「実験としての人生、または、映画から「怒り」を取り除く場合」杏っ子 文字読みさんの映画レビュー(感想・評価)
実験としての人生、または、映画から「怒り」を取り除く場合
1958年。成瀬巳喜男監督。結婚適齢期の老作家の娘は実家で軽いお見合いのような出会いを繰り返すがこれという相手がいない。ある日、いい感じの男に出合って気持ちが動くが、それをきっかけに顔見知りの商店の息子にプロポーズされる。そうして始まった結婚生活と、その若夫婦を見守る老作家とを淡々と描く。
なんといってもすごいのは、自己中心的で酒にだらしがなく、しかも小説も書くので有名作家の義父にコンプレックスを抱いている若い夫の言動のいちいち(ほとんど言いがかり)に対して、若い妻がそれを感情的に受け取らないこと。自分自身を題材にして「夫婦ってどういうものか」という実験をしている感じ。何を言われてもされても耐えてしまう。それは老作家自身がそうなので、冒頭で娘のために怒りをあらわにすることはあっても、それは公平さのためであって、それ以降もふくめて一度も「肩入れ」しない。味方にならない。距離を保って突き放しつつ見守っている。この独特の距離感がおそろしい。

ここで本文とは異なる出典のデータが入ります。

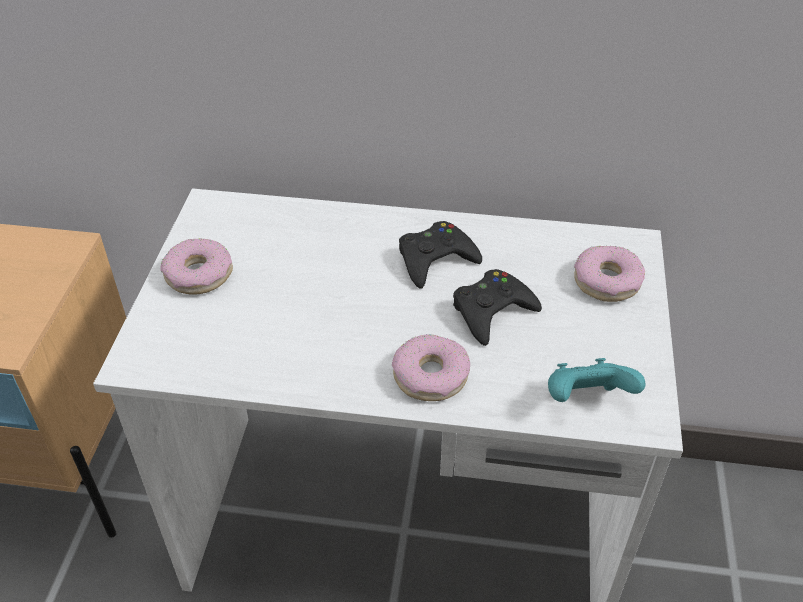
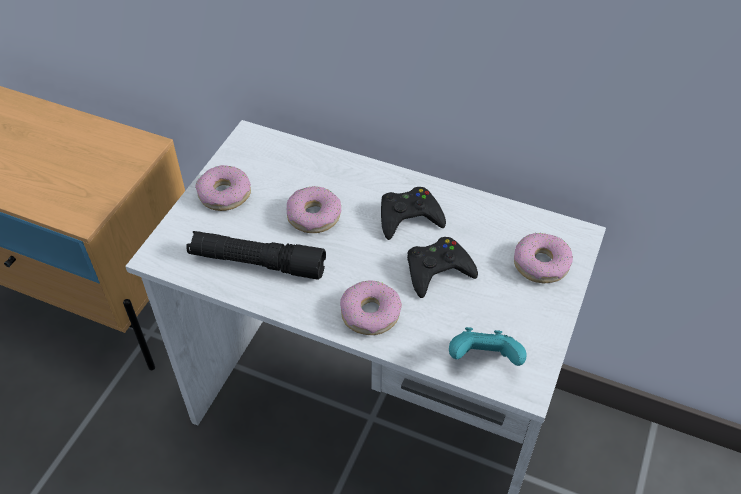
camera: 15 degrees right, 5 degrees up
(268, 345) = (257, 263): none -> black flashlight
(320, 278) = (314, 216): none -> donut

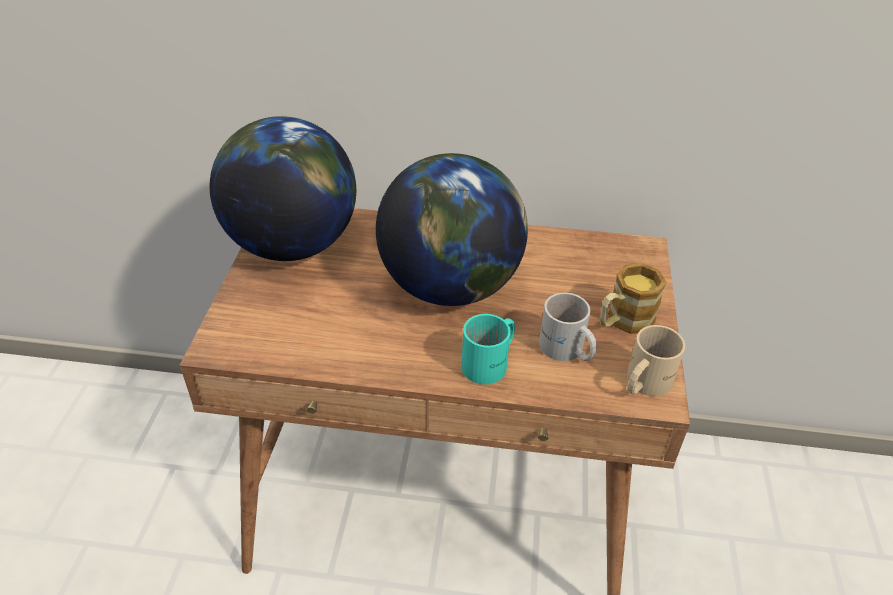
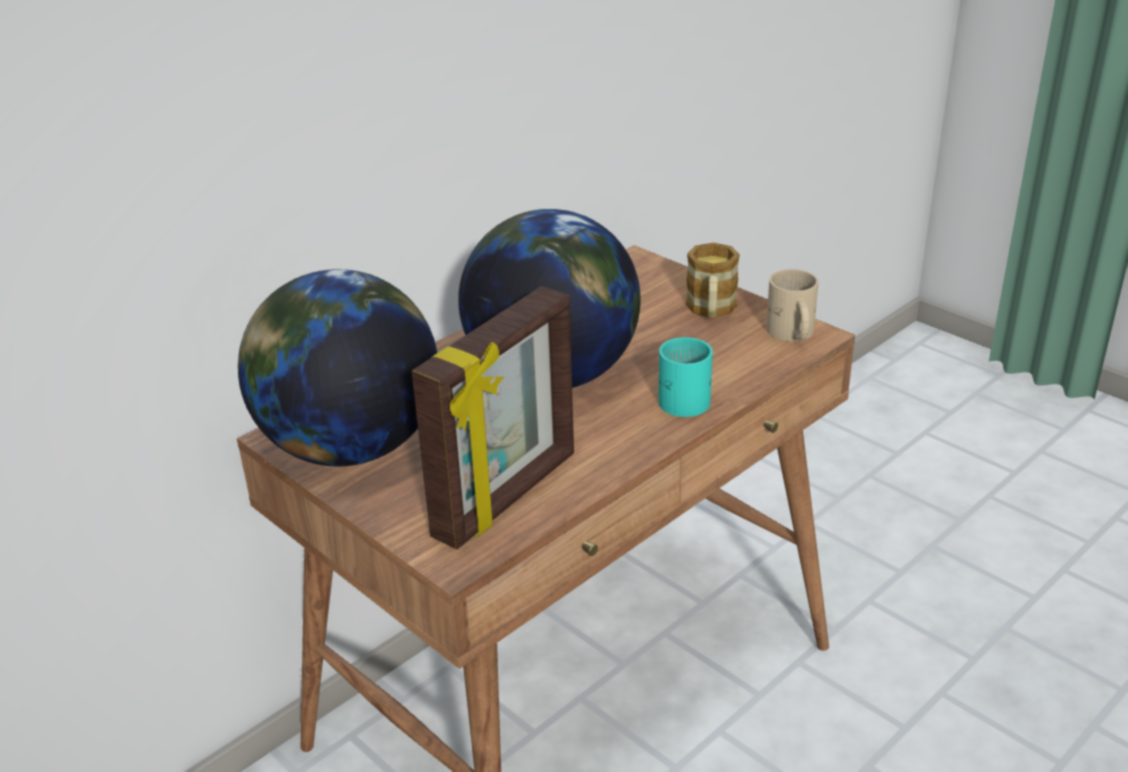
camera: 50 degrees left, 10 degrees down
(296, 337) = (508, 497): none -> picture frame
(566, 351) = (713, 352): white mug -> none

一般的に、「怒り」などで感情的に反発したり、自然の道理や理屈に従った論理的な反駁や乗り越えによってシーンがつらなって映画の物語が展開していくものだが、この二人は感情的に反発しないし、論理的に説得もしないので、物語が展開しない。なにがあっても受け入れて「人生ってこういうもんだよね」と親子ふたりで苦々しく笑い合ってしまう。二人の関係の濃密さだけがどんどん育っていく。すごい映画。
もうひとつの特徴は戦争の影が色濃いこと。昭和22年から25年の設定だが、復員兵がごろごろいて米や酒が配給制になっているという時代的な現実のせいだけでなく、居酒屋では軍歌がでてきてMPを気にしているし、老作家が夫婦の比喩に兵舎をつかったりと必然性のない場面にも戦争の影が。娘の見合いも疎開先でのようだし、戦争映画の一つに数えてもいいのかもしれない。
こういうわかりやすいとはいいがたい映画をつくれるところに当時の映画界の勢いを感じる。